Asia’s markets were subdued amid second wave worries and international trade concerns.

“As we look to a new week, with investors absorbing the recent statements from central banks, and the prospect that further stimulus may not come immediately, concerns are rising that the summer recovery is probably as good as it gets when it comes to the recent rebound in economic activity,” said Michael Hewson, an analyst at CMC Markets.

“This reality combined with the growing realisation that a vaccine remains many months away, despite President Trumps claims to the contrary, has made investors increasingly nervous, as we head into an autumn that could see lockdowns re-imposed, and a US Presidential election whose outcome could well be too close to call, with two fairly unimpressive candidates.”

Fed chair in the chair 

Near term, Federal Reserve chair Jerome Powell will be given a forum Tuesday through to Thursday to expound his vision for a renewed US stimulus package as he testifies before Congress.

Here in the UK, updates are expected from B&Q owner Kingfisher (LON:KGF), energy group SSP (LON:SSP) and events firm Informa (LON:INF) this week.

Eagerly awaited in the US will be Tesla’s (LON:TSLA) Battery Day on Tuesday.

Investors and Musk army of fanboys and fangirls are charged up with excitement, while the battalion of Tesla bears reckon the whole thing is Musk hype.

The South African-born billionaire said earlier this year that the event will “blow your mind” and more recently added that there will be “many exciting things” to see.

Around the markets:

  • Pound worth US$1.2955 (up 0.29%)
  • Bitcoin $10,947.04 (flat)
  • Gold US$1,959.40 an ounce (down 0.41%)
  • Brent crude US$43.05 a barrel (down 0.1%)

6.45am: Early Markets - Asia/Australia

Markets in the Asia-Pacific region were lower on Monday, with China’s Shanghai Composite down 0.52% and Hong Kong’s Hang Seng 1.42% lower.

South Korea’s Kospi extended losses by the evening falling 0.88% and over in Australia, the S&P/ASX 200 shed 0.74% with falls by major banks and big miners weighing on the index.

READ OUR ASX REPORT HERE

Proactive Australia news:

Pure Minerals Ltd (ASX:PM1) has received firm commitments from institutional and sophisticated investors to raise $4.4 million via a share placement of more than 293 million fully paid ordinary shares at an issue price of 1.5 cents per share.

AVZ Minerals Ltd (ASX:AVZ) has executed a share purchase agreement (SPP) to secure an additional 10% of Dathcom Mining SA from its JV partner, Dathomir Mining Resources SARLU, the 100% holder of the Manono Lithium and Tin Project in the DRC.

Anson Resources Ltd’s (ASX:ASN) recent review of historical and recent exploration data at the Ajana project in Western Australia has identified multiple high-grade zinc, copper, lead and silver exploration targets.

Twenty Seven Co Ltd (ASX:TSC) has a drill contractor mobilising to site at the Rover Project in Western Australia to undertake a 1,800-metre reverse circulation (RC) drilling program.

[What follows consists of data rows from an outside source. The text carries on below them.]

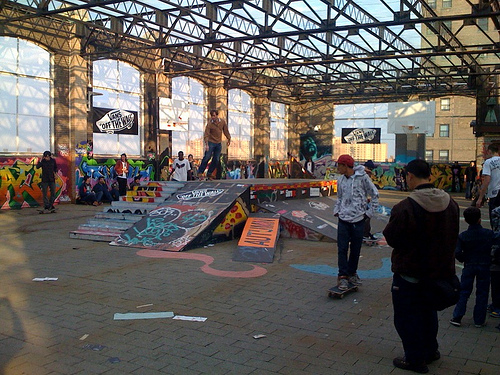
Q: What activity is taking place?
A: Skateboarding.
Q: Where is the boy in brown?
A: On ramp.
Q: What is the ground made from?
A: Bricks.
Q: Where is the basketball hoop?
A: Hanging at back near high rise.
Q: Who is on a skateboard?
A: A boy.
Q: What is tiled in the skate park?
A: The floors.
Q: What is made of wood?
A: Ramps.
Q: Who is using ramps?
A: Three skaters.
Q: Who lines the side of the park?
A: Spectators.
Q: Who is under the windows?
A: Spectators.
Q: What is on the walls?
A: Graffiti.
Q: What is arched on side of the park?
A: The windows.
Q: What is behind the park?
A: Buildings.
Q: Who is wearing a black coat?
A: A man.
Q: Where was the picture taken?
A: In a skate park.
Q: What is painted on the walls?
A: Graffiti.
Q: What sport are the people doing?
A: Skateboarding.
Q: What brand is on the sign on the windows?
A: VANS.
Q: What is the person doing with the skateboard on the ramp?
A: A trick.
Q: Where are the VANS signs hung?
A: On windows.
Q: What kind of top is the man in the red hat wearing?
A: A hoodie.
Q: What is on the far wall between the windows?
A: A basketball net.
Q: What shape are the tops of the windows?
A: Arched.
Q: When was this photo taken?
A: During the day.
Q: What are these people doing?
A: Skateboarding.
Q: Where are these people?
A: At a skate park.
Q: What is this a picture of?
A: People skateboarding.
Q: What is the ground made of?
A: Cobblestone.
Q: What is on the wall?
A: Graffiti.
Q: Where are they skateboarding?
A: At a skateboard park.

Nelson Resources Ltd (ASX:NES) has used an ultra-high-resolution ground magnetics survey to identify new gold drilling targets at Redmill and Grindall prospects within the flagship Woodline Gold Project in WA.

Great Southern Mining Ltd (ASX:GSN) has intersected gold mineralisation in phase-two reverse circulation (RC) drilling up to 1-kilometre along strike at the Cox’s Find project in WA’s Laverton Gold District.

Kingwest Resources Ltd (ASX:KWR) has completed a fully underwritten non-renounceable 1-for-5 entitlement offer at an issue price of 13.5 cents per share to raise $3.3 million as part of a $4.3 million capital raising.

Lithium Australia NL (ASX:LIT) has partially divested its Emu Lake Project north of Kalgoorlie, Western Australia, to unlisted public company Metal Hawk Ltd as part of its exploration management strategy.

MGC Pharmaceuticals Ltd (ASX:MXC) (OTCMKTS:MGCLF) (FRA:H5O) welcomes new guidance from the Financial Conduct Authority (FCA) on its approach to assessing applications from cannabis-related companies for listing on the London Stock Exchange (LSE).

Creso Pharma Ltd’s (ASX:CPH) (FRA:1X8) wholly-owned subsidiary Mernova Medicinal Inc has received an initial purchase order (PO) worth C$180,000 from the Nova Scotia Liquor Corporation in Canada for two of its premium strains, HPG13 and Lemon Haze.